1982: Not So Fast
Along with the fast ’n’ loud hardcore music, a certain brand of slower, but still loud, noisey rock was developing during the early eighties. These sounds would develop more directly towards the lo-fi DIY indie rock and midwestern noise rock of the late 1980s through the 90s. On “Health” we hear the influences of post-punk and new wave in the exposed bass and drums counterpoint, and at the same time hear bands of the future like Slint in the jangly, sparse guitar and singing style. The notes on the cover of this record, point to overwhelming station enthusiasm at the time, with multiple ‘cool’s and a comparison to The Fall. This comparison however offers insight into the still present tension during the early 80s as another DJ promptly responds to the comment with “oh, shut the fuck up.” In this comment, we see WNUR becoming increasingly underground, where even a comparison to a relatively fringe band like The Fall seems inappropriate to see at the station.

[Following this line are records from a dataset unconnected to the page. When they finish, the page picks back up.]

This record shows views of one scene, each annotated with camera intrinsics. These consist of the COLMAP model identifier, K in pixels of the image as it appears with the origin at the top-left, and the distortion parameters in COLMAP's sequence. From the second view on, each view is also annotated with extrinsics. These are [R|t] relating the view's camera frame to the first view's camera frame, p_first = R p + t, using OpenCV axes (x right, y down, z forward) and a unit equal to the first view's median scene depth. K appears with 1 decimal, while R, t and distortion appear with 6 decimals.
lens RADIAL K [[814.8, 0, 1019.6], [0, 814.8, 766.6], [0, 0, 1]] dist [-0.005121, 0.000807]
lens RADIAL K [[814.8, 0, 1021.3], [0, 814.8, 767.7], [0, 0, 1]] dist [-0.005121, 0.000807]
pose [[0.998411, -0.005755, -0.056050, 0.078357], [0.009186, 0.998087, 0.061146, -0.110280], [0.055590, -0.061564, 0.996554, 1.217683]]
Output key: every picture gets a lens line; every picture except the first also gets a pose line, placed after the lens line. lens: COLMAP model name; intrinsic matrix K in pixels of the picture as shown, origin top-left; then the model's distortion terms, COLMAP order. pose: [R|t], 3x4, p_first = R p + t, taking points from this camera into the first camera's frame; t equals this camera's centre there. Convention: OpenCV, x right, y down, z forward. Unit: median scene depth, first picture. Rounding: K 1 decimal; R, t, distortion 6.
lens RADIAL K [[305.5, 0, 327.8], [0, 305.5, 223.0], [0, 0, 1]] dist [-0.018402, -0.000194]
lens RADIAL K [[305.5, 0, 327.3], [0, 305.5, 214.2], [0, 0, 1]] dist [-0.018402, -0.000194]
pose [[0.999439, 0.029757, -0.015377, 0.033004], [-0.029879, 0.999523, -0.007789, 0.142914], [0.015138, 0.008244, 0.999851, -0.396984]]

Continuing this sort of tension and the slower experimental rock it came along with, we arrive at Re-Generation, the b-side recorded live at CBGB’s in New York City. In music most similar to the coming noise music Michael Girl and Swans would would popularize and contemporary to the experiments of early Sonic Youth, we hear abrasive guitars and vocals wash over constant and pulsing percussion. Towards the end of this track, the two streams coalesce on a series of timed unison hits before the entire song devolves into nothingness and the silent groove in-between tracks. The first music director comment on the sleeve of “Even the trendy will HATE this” points to an in-out crowd dynamic still prevailing at the station two years after the dramatic break, in which the ’trendy’ are in search of experimental new music. In response to their comment, the judgmental music director or DJ receives: “stupid - they're great but someone from out of noise area wouldn't know so shut up!” The tension is palpable between the two factions, with one dismissive and one aggressive. Over the next twenty years, you can track how the more aggressive experimental mindset becomes the prevailing tone of WNUR culture, punctuated with the station rebranding to “Chicago’s Sound Experiment” in 1995.